5Bugün size iyi ve temiz şeyler helal kılındı. Kitap verilenlerin yemeği size helal, sizin de yemeğiniz onlara helaldir. Mü’minlerden özgür kadınlar ile sizden önce kendilerine Kitap verilenlerden özgür kadınları da, nikâhlayarak koruma altına alınmış biri yapmak, –zina etmemek ve gizlice dostlar edinmemek şartıyla– kendilerine mehirlerini ödediğiniz durumlarda size helal kılındı. Kim imanı tanımayıp küfrederse; Allah'ın ilâhlığını ve rabliğini bilerek reddederse, artık kesinlikle onun yaptığı boşa gitmiştir ve o, âhirette kayba/zarara uğrayıp acı çeken kimselerdendir. [Mâide/5]
Ehl-i Kitab [Yahûdi, Hristiyan] kadınlar, mehirlerini ödemek şartıyla, namuslu olmak, zina etmemek ve gizli dost tutmamak üzere Müslümanlara helâldir.
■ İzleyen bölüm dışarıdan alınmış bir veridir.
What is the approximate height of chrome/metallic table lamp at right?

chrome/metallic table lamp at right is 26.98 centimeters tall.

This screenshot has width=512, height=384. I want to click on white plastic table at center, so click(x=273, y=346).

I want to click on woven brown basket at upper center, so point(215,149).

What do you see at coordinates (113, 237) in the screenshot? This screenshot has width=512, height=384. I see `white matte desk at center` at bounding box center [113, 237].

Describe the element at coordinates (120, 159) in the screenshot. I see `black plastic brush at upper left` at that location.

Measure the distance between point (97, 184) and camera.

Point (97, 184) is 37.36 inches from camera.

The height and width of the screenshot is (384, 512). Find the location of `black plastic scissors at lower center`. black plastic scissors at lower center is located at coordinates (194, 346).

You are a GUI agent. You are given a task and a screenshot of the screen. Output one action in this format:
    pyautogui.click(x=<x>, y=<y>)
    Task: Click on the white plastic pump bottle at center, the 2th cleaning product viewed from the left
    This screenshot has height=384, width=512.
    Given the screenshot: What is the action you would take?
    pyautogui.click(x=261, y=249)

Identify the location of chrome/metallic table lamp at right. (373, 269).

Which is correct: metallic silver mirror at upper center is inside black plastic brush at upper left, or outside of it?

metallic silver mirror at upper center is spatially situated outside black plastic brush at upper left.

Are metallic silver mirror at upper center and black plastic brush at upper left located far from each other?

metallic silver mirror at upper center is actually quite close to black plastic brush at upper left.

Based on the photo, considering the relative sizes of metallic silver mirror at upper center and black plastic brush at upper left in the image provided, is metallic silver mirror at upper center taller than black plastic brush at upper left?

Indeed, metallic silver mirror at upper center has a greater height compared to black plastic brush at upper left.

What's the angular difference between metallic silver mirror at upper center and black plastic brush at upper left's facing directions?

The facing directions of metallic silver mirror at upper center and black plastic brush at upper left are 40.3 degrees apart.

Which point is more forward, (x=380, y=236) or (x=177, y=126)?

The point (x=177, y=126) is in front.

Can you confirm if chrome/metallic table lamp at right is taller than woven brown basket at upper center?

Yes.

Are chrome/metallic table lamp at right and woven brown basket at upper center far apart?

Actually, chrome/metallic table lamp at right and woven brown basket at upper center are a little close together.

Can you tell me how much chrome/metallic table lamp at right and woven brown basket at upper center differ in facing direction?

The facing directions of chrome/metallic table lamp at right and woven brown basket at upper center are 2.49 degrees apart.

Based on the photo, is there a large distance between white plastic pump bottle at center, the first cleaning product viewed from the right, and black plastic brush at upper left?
Bu âyete göre Yahûdi ve Hristiyanlar müşrik sayılmamış; mü’min erkeklerin, Yahûdi ve Hristiyan kadınlarla evlenmesine izin verilmiş, ama mü’min kadınların, Yahûdi ve Hristiyan erkekleriyle evlenmesine müsaade edilmemiştir.
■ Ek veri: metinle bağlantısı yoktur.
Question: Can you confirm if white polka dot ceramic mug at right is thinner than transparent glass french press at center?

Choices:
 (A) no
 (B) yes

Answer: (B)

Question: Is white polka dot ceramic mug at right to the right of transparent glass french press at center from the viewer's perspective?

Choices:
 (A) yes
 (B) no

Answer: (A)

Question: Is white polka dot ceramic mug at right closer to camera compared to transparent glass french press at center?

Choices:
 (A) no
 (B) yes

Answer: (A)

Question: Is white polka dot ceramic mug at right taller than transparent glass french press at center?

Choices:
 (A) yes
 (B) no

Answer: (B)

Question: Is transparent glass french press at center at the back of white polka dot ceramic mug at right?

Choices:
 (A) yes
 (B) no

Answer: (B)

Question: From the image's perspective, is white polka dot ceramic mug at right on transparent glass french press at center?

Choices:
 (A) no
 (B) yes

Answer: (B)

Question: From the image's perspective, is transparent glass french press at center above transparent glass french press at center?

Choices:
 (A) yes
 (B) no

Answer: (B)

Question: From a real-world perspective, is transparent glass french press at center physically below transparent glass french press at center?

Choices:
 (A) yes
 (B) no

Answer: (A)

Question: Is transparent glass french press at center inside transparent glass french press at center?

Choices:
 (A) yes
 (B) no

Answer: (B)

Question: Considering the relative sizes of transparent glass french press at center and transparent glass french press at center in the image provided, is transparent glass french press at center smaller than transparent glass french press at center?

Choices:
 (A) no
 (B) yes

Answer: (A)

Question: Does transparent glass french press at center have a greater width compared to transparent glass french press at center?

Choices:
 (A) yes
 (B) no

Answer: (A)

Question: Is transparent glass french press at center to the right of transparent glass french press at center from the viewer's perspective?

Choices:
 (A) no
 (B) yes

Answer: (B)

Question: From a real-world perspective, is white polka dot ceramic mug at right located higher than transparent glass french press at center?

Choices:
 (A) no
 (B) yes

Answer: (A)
Bunun nedeni şudur: Müslümanlar bütün peygamberlere inanır ve saygı duyarlar. Diğer dinlerin mensupları ise, sadece kendi peygamberini tanırlar, son peygamber Muhammed'e inanmaz ve saygı duymazlar. Bu durumda müslüman bir erkekle evlenen Yahûdi ve Hristiyan kendi dinini rahatlıkla yaşar, bu hususta herhangi bir müdâheleye maruz kalmaz, dinine ve peygamberine saygısızlık görmez. Ama Yahûdi veya Hristiyan bir erkekle evlenen müslüman kadın, peygamberine saygısızlık, hatta hakaret edildiğini görür, dinî vecibelerini yerine getiremez.
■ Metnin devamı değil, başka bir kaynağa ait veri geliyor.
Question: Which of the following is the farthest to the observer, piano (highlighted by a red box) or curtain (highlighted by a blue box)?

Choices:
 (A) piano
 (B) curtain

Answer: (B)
Burada şu hususa dikkat edilmelidir: Kur’ân'a göre her Ehl-i Kitap müşrik değildir:
105Kitap Ehlinden, küfreden; Allah'ın ilâhlığını ve rabliğini bilerek reddeden şu kimseler ve ortak koşanlar, Rabbinizden size bir hayır indirilmesini istemezler. Allah ise, rahmetini dilediği kimseye mahsus kılar. Ve Allah, çok büyük armağan sahibidir. [Bakara/105]
1-3Kitap Ehlinden ve ortak koşanlardan küfretmiş; Allah'ın ilâhlığını ve rabliğini bilerek reddetmiş olan şu kimseler, kendilerine açık delil; içinde tertemiz/sapasağlam yazgılar bulunan, tertemiz sayfaları okuyan, Allah tarafından gönderilmiş bir elçi gelinceye kadar serbest bırakılmadılar, gözden çıkarılmadılar. [Beyine/1-3]
199Şüphesiz ki Kitap Ehlinden, Allah'a inananlar, size indirilene ve kendilerine indirilene –Allah'a samimiyetle saygı duyanlar olarak– inananlar da vardır. Onlar, Allah'ın âyetlerini az bir değere değişmezler. İşte onlar, ücretleri Rableri katında olanlardır. Şüphesiz Allah, hesabı çabuk görendir. [Âl-i İmrân/199]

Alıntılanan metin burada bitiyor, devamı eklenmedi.